Spectorsoft cites research that claims American workers admit to spending, on average, approximately two hours a day doing non-work related things. The single largest distraction is for those individuals is personal Internet surfing.

“The problem is much worse than most businesses could possibly imagine,” warns Spectorsoft president C. Douglas Fowler in a press release.

This research cited by Spectorsoft concludes non-work related activities such as Web surfing costs U.S. companies more than US$759 billion a year in lost productivity.

So to curtail such workplace transgressions, the company provides a means to let employers maintain a more watchful eye.

Spectorsoft’s software automatically captures and reviews employee e-mails sent and received, chat conversations and instant messages, files downloaded, Web sites visited, applications launched and even keystrokes typed.

It can even create what’s described as the equivalent of digital surveillance by taking screen snapshots so that an employer can see the exact sequence of everything an employee does on a workplace computer.

David Senf, a research analyst with IDC Canada in Toronto, believes there’s generally nothing sinister about employers that keep a more watchful eye on how corporate IT resources are used by employees.

After all, he says, a business exists first and foremost to make money and that means controlling expenditures — including employee productivity — while at the same time growing revenues.

The movement from a paper-based/analogue workplace to one that is digital and much more easily “trackable” certainly tempts some employers to find out what employees are up to, he says.

“The surveillance of employees is often cited as proof of the Orwellian prophecy of Big Brother (who is) watching our every move.

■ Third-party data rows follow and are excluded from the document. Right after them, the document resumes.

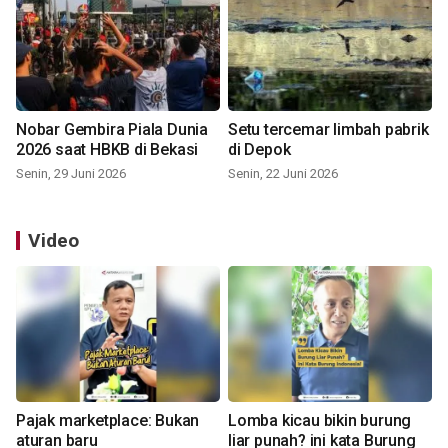
Nobar Gembira Piala Dunia
Setu tercemar limbah pabrik
2026 saat HBKB di Bekasi
di Depok
Senin, 29 Juni 2026
Senin, 22 Juni 2026
Video
Pajak marketplace: Bukan
Lomba kicau bikin burung
aturan baru
liar punah? ini kata Burung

But this isn’t the case,” Senf says. Rather it’s a need to achieve business objectives and “not sinister mind control driving e-mail and Web surfing surveillance.”

And it’s a growing trend. So long as “productivity in Canada continues to lag woefully behind the U.S,” executives here will remain increasingly conscious of positive and negative contributors to worker output, Senf reasons. “Employees should recognize that e-mail and Web surfing are, most likely, being scrutinized by their employer.”

The bottom line: employers are watching you — or can if they choose.